Spring Forward Easily! How to Adjust to the Time Change

Every March, Michiganders join most of the country in turning their clocks ahead one hour in observance of Daylight Saving Time. While you’ll likely be asleep at the moment it happens—at 2:00 a.m. time jumps ahead to 3:00 a.m.—you’ll feel the impact the next day (and potentially for days after that). That’s because when you “spring forward” for Daylight Saving time, you need to go to bed Sunday night an hour before your body thinks it should (and wake up an hour before your body wants to on Monday morning). As a result, you may experience decreased performance and concentration as well as fatigue and daytime sleepiness.
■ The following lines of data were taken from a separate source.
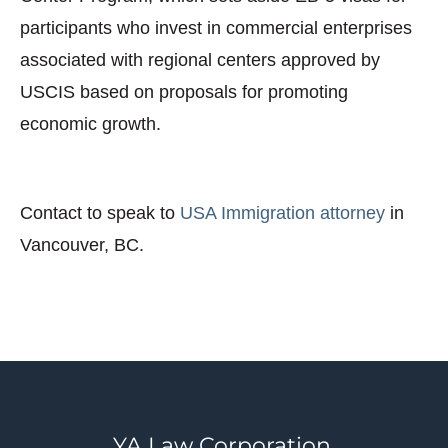
participants who invest in commercial enterprises
associated with regional centers approved by
USCIS based on proposals for promoting
economic growth.
Contact to speak to
USA Immigration attorney
in
Vancouver, BC.
YA Law Corporation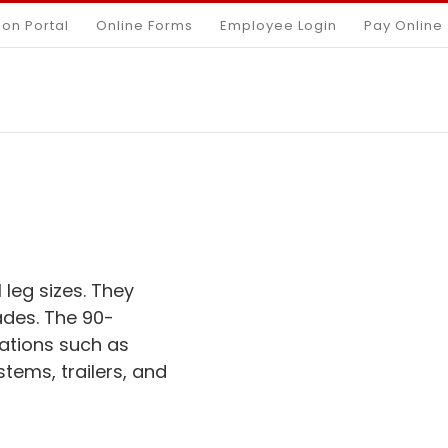
ion Portal
Online Forms
Employee Login
Pay Online
 leg sizes. They
ades. The 90-
ations such as
stems, trailers, and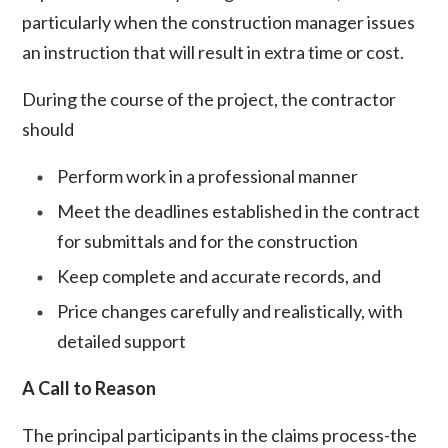
particularly when the construction manager issues
an instruction that will result in extra time or cost.
During the course of the project, the contractor
should
Perform work in a professional manner
Meet the deadlines established in the contract
for submittals and for the construction
Keep complete and accurate records, and
Price changes carefully and realistically, with
detailed support
A Call to Reason
The principal participants in the claims process-the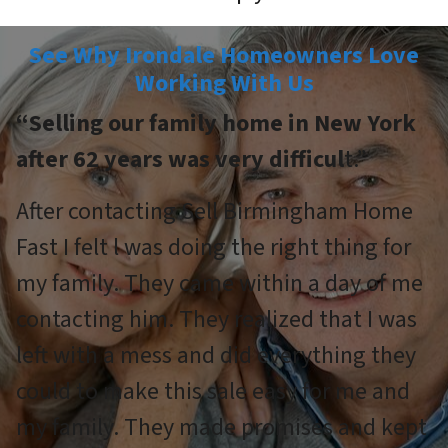
See Why Irondale Homeowners Love
Working With Us
“Selling our family home in New York
after 62 years was very difficul
t.”
After contacting Sell Birmingham Home
Fast I felt l was doing the right thing for
my family. They came within a day of me
contacting him. They realized that I was
left with a mess and did everything they
could to make this sale easy for me and
my family. They made promises and kept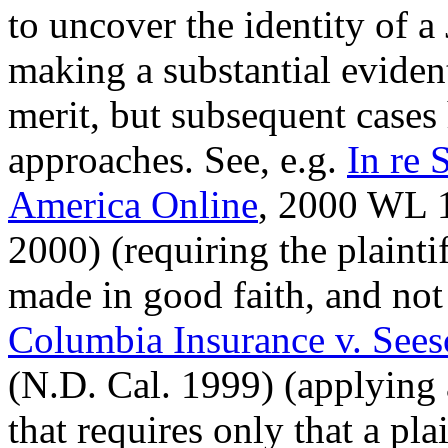
to uncover the identity of 
making a substantial eviden
merit, but subsequent cases
approaches. See, e.g.
In re
America Online
, 2000 WL 1
2000) (requiring the plainti
made in good faith, and not 
Columbia Insurance v. See
(N.D. Cal. 1999) (applying 
that requires only that a pla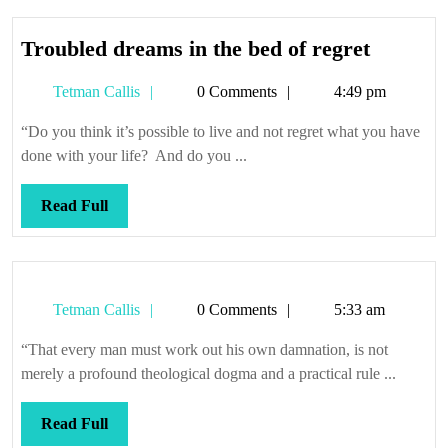
Trouble
Troubled dreams in the bed of regret
dreams
Tetman
Tetman Callis
0 Comments
4:49 pm
in
Callis
the
“Do you think it’s possible to live and not regret what you have
bed
done with your life? And do you ...
of
regret
Read
Read Full
Full
Tetman
Tetman Callis
0 Comments
5:33 am
Callis
“That every man must work out his own damnation, is not
merely a profound theological dogma and a practical rule ...
Read
Read Full
Full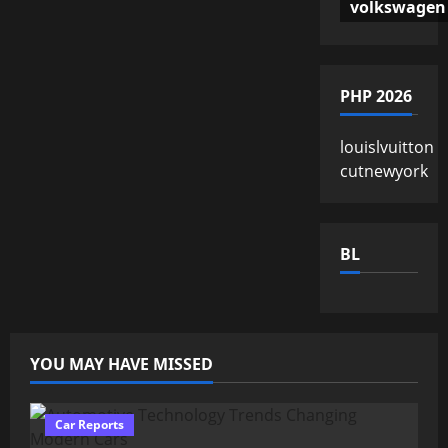
volkswagen
PHP 2026
louislvuitton
cutnewyork
BL
YOU MAY HAVE MISSED
Car Reports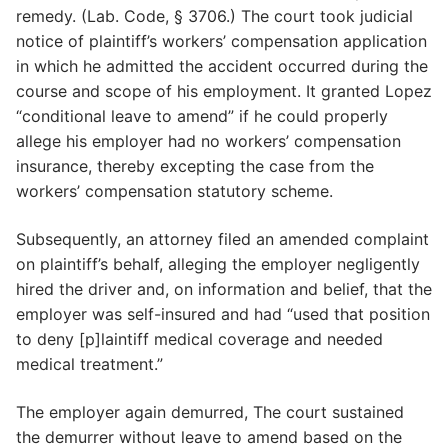
remedy. (Lab. Code, § 3706.) The court took judicial
notice of plaintiff’s workers’ compensation application
in which he admitted the accident occurred during the
course and scope of his employment. It granted Lopez
“conditional leave to amend” if he could properly
allege his employer had no workers’ compensation
insurance, thereby excepting the case from the
workers’ compensation statutory scheme.
Subsequently, an attorney filed an amended complaint
on plaintiff’s behalf, alleging the employer negligently
hired the driver and, on information and belief, that the
employer was self-insured and had “used that position
to deny [p]laintiff medical coverage and needed
medical treatment.”
The employer again demurred, The court sustained
the demurrer without leave to amend based on the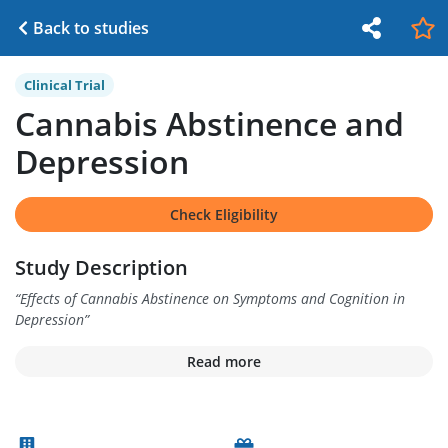
Back to studies
Clinical Trial
Cannabis Abstinence and
Depression
Check Eligibility
Study Description
“
Effects of Cannabis Abstinence on Symptoms and Cognition in
Depression
”
Read more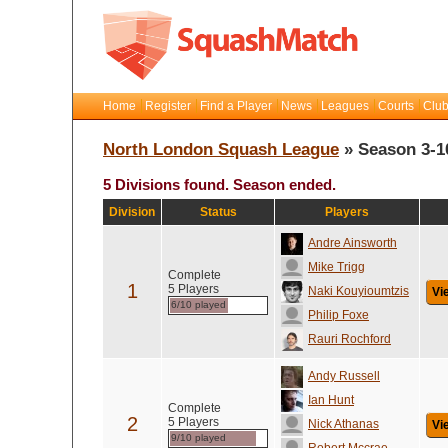
Home
Register
Find a Player
News
Leagues
Courts
Club
North London Squash League
» Season 3-1
5 Divisions found. Season ended.
Division
Status
Players
Andre Ainsworth
Mike Trigg
Complete
1
5 Players
Naki Kouyioumtzis
Vi
6/10 played
Philip Foxe
Rauri Rochford
Andy Russell
Ian Hunt
Complete
2
5 Players
Nick Athanas
Vi
9/10 played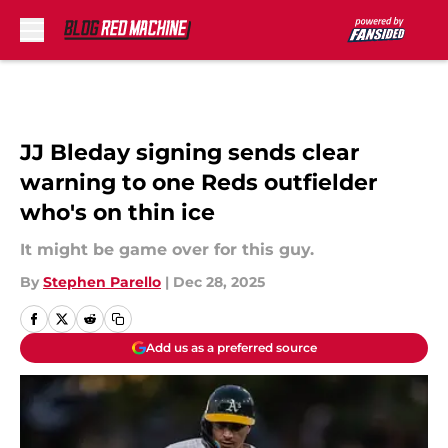
Skip to main content
JJ Bleday signing sends clear
warning to one Reds outfielder
who's on thin ice
It might be game over for this guy.
By
Stephen Parello
|
Dec 28, 2025
Add us as a preferred source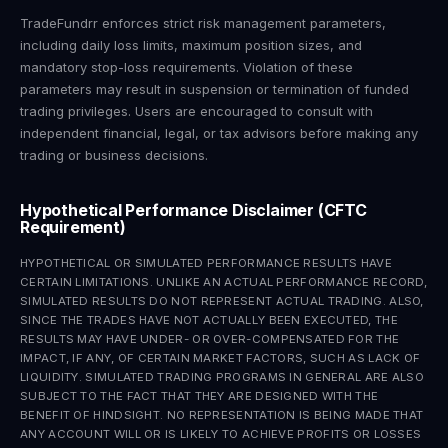
TradeFundrr enforces strict risk management parameters,
including daily loss limits, maximum position sizes, and
mandatory stop-loss requirements. Violation of these
parameters may result in suspension or termination of funded
trading privileges. Users are encouraged to consult with
independent financial, legal, or tax advisors before making any
trading or business decisions.
Hypothetical Performance Disclaimer (CFTC
Requirement)
HYPOTHETICAL OR SIMULATED PERFORMANCE RESULTS HAVE
CERTAIN LIMITATIONS. UNLIKE AN ACTUAL PERFORMANCE RECORD,
SIMULATED RESULTS DO NOT REPRESENT ACTUAL TRADING. ALSO,
SINCE THE TRADES HAVE NOT ACTUALLY BEEN EXECUTED, THE
RESULTS MAY HAVE UNDER- OR OVER-COMPENSATED FOR THE
IMPACT, IF ANY, OF CERTAIN MARKET FACTORS, SUCH AS LACK OF
LIQUIDITY. SIMULATED TRADING PROGRAMS IN GENERAL ARE ALSO
SUBJECT TO THE FACT THAT THEY ARE DESIGNED WITH THE
BENEFIT OF HINDSIGHT. NO REPRESENTATION IS BEING MADE THAT
ANY ACCOUNT WILL OR IS LIKELY TO ACHIEVE PROFITS OR LOSSES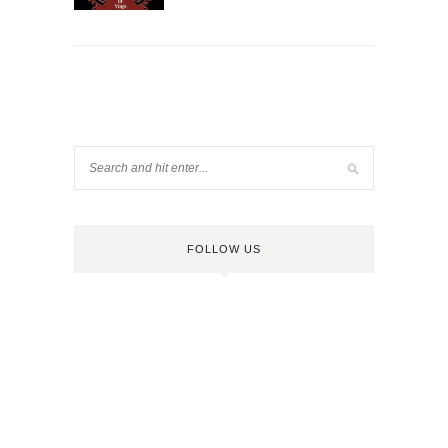
FOLLOW US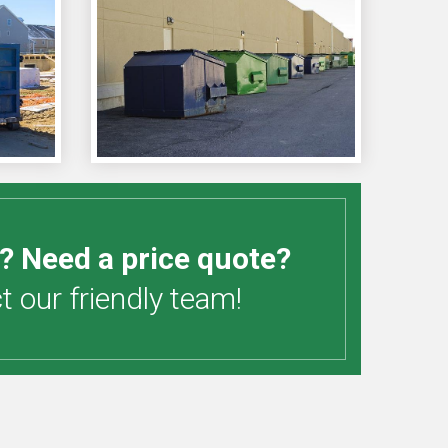
? Need a price quote?
 our friendly team!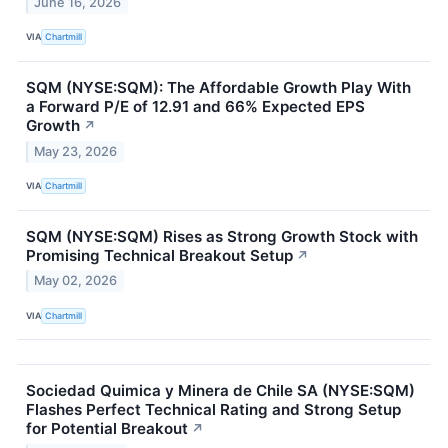
June 16, 2026
VIA
Chartmill
SQM (NYSE:SQM): The Affordable Growth Play With
a Forward P/E of 12.91 and 66% Expected EPS
Growth
↗
May 23, 2026
VIA
Chartmill
SQM (NYSE:SQM) Rises as Strong Growth Stock with
Promising Technical Breakout Setup
↗
May 02, 2026
VIA
Chartmill
Sociedad Quimica y Minera de Chile SA (NYSE:SQM)
Flashes Perfect Technical Rating and Strong Setup
for Potential Breakout
↗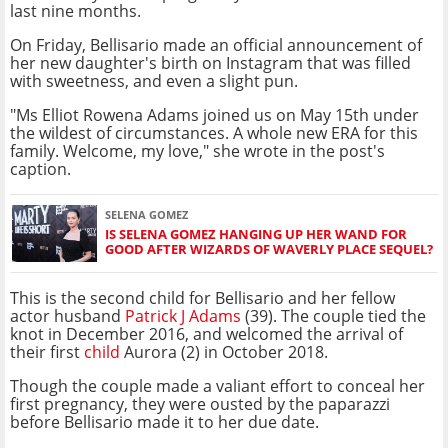
last nine months.
On Friday, Bellisario made an official announcement of
her new daughter's birth on Instagram that was filled
with sweetness, and even a slight pun.
"Ms Elliot Rowena Adams joined us on May 15th under
the wildest of circumstances. A whole new ERA for this
family. Welcome, my love," she wrote in the post's
caption.
SELENA GOMEZ
IS SELENA GOMEZ HANGING UP HER WAND FOR
GOOD AFTER WIZARDS OF WAVERLY PLACE SEQUEL?
This is the second child for Bellisario and her fellow
actor husband
Patrick J Adams
(39). The couple tied the
knot in December 2016, and welcomed the arrival of
their first
child
Aurora (2) in October 2018.
Though the couple made a valiant effort to conceal her
first pregnancy, they were ousted by the paparazzi
before Bellisario made it to her due date.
Here are a few steps you can take to make the coming time change less impactful.

  1. Let your body slowly adjust.

A few days before springing forward, try going to bed and waking up 10 to 15 minutes earlier. This slowly eases your body into the new sleep schedule, so when Daylight Saving hits, it’s not such a big deal.

  1. Avoid a daytime nap on Saturday or Sunday.

Naps can make it harder for you to get to sleep at night, and you’re going to need to go to bed earlier than you normally do this weekend. If you’re feeling tired during the day, take a walk outside or work out to wake yourself up.

  1. Adjust the lights.

Your body gets cues from light levels when deciding to feel awake or sleepy. Use this to your advantage this weekend. In the morning, turn the lights on right away to quickly wake yourself up. At night, dim overhead lights to signal to your body that it’s time to go to bed.

  1. Limit caffeine and alcohol close to bedtime.

Alcoholic beverages and drinks that are high in caffeine, like coffee and soda, can interfere with your sleep schedule—especially when you have them right before you go to bed. To help make your adjustment smoother, limit your intake of these substances in the days leading up to Daylight Savings.

  1. Wind down one hour before bed.

Having a relaxing bedtime routine can reduce anxiety and ready your body for sleep. Try activities like taking a bath, turning off your cell phone or reading. On Sunday, start the routine an hour before your old bedtime (it’ll feel like you’re doing it an hour earlier). This will help you feel sleepy just as you need to be going to bed.